Depois da tragédia, a Chapecoense se tornou o segundo time de todos os torcedores, o que representou um alívio financeiro. Pessoas de todo o mundo compraram camisas do time e se associaram pela internet, até o momento 20.000 a mais do que no mesmo período do ano passado, de acordo com o vice-presidente financeiro do clube, Roberto Merlo.

Parceiros financeiros se aproximaram do clube, e a Chapecoense espera que seu orçamento alcance 100 milhões de reais em 2017, ante 65 milhões de reais no ano passado.

Grande parte dos recursos será destinada a construir fundamentos para o futuro, como um novo centro de treinamento, de acordo com Merlo. As contratações de jogadores também devem aumentar, uma vez que o clube busca nomes de talento para encarar a temporada mais difícil de sua história.

CARAS NOVAS

Menos de duas semanas após o acidente, o clube contratou Vagner Mancini como novo técnico.

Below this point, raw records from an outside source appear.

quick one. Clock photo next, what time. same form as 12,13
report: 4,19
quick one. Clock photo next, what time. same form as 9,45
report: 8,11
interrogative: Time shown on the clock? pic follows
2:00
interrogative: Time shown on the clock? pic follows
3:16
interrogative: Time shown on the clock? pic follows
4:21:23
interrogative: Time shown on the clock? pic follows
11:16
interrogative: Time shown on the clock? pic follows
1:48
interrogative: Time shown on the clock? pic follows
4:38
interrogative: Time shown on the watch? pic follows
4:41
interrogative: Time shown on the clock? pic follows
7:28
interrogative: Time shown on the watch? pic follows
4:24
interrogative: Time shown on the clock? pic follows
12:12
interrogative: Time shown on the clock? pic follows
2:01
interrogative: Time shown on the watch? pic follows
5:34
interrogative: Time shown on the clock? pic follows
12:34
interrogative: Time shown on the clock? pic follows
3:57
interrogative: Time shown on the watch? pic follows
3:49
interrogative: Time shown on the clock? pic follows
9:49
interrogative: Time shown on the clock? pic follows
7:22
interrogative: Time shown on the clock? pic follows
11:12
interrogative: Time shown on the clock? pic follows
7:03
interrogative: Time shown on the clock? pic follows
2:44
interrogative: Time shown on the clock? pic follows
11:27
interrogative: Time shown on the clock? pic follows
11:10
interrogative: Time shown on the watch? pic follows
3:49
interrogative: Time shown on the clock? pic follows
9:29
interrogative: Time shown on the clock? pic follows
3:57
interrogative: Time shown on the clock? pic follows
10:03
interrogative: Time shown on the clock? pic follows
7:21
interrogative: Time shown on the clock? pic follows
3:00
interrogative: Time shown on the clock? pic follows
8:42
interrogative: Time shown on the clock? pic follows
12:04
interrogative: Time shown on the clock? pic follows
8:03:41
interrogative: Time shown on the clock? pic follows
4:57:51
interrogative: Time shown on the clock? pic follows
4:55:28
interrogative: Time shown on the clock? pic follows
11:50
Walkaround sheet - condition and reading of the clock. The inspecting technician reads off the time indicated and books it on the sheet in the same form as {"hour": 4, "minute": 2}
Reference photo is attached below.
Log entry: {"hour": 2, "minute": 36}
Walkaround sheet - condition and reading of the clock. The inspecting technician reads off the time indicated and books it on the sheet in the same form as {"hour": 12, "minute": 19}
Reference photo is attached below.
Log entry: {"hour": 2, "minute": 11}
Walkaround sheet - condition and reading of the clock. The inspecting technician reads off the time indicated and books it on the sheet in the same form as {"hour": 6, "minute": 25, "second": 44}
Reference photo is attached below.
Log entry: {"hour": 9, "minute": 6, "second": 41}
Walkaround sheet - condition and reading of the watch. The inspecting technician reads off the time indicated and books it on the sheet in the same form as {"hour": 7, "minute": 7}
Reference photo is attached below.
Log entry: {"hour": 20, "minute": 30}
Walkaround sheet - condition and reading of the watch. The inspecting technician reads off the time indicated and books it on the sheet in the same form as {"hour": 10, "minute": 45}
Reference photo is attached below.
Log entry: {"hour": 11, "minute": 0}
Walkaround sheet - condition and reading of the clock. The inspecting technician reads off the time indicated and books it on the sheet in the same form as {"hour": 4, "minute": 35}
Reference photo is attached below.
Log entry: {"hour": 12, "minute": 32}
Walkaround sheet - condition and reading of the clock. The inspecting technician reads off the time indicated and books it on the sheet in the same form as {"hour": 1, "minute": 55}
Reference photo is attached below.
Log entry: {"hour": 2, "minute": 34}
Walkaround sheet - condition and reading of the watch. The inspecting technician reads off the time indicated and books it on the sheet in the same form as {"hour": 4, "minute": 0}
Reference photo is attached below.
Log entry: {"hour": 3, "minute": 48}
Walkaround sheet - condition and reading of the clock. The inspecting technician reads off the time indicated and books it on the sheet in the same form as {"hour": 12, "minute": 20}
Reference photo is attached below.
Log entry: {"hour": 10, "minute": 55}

O treinador se manteve fiel à política da Chapecoense de combinar jogadores experientes com jovens talentos. O clube não fez contratações caras, trazendo apenas jogadores sem contrato, e rapidamente desmentiu rumores sobre a possível contratação de Ronaldinho Gaúcho.

Mancini escolheu 25 jogadores, metade deles por empréstimo, para se somar a nove jovens recém-promovidos das categorias de base e três que permaneceram na temporada passada. Muitos olheiros, médicos e outros membros da comissão técnica também tiveram que ser contratados.

Parte do desafio era encontrar pessoas capazes de suportar a pressão psicológica decorrente da tragédia.

"O aspecto emocional foi o que falou mais alto", disse Mancini. "Temos pessoas aqui que serão testadas como seres humanos e que estão dando respostas significativas".

Essas respostas serão colocadas à prova em campo numa temporada dura. A Chapecoense vai disputar sete competições, começando nesta quinta-feira, em casa, contra o Joinville, pela Primeira Liga.

Depois de receber o título da Copa Sul-Americana, entregue a pedido do adversário na decisão Atlético Nacional, o time fará sua estreia na Copa Libertadores.

O time ainda voltará à Colômbia para enfrentar o próprio Atlético na Recopa Sul-Americana, em um jogo que irá testar o coração de jogadores, torcedores e familiares.

"Nosso objetivo é fazer o nosso melhor para honrar essa camisa em todos os jogos", disse Túlio de Melo. "Essa não é uma temporada que vamos dizer que ganhamos títulos. É para sobrevivermos".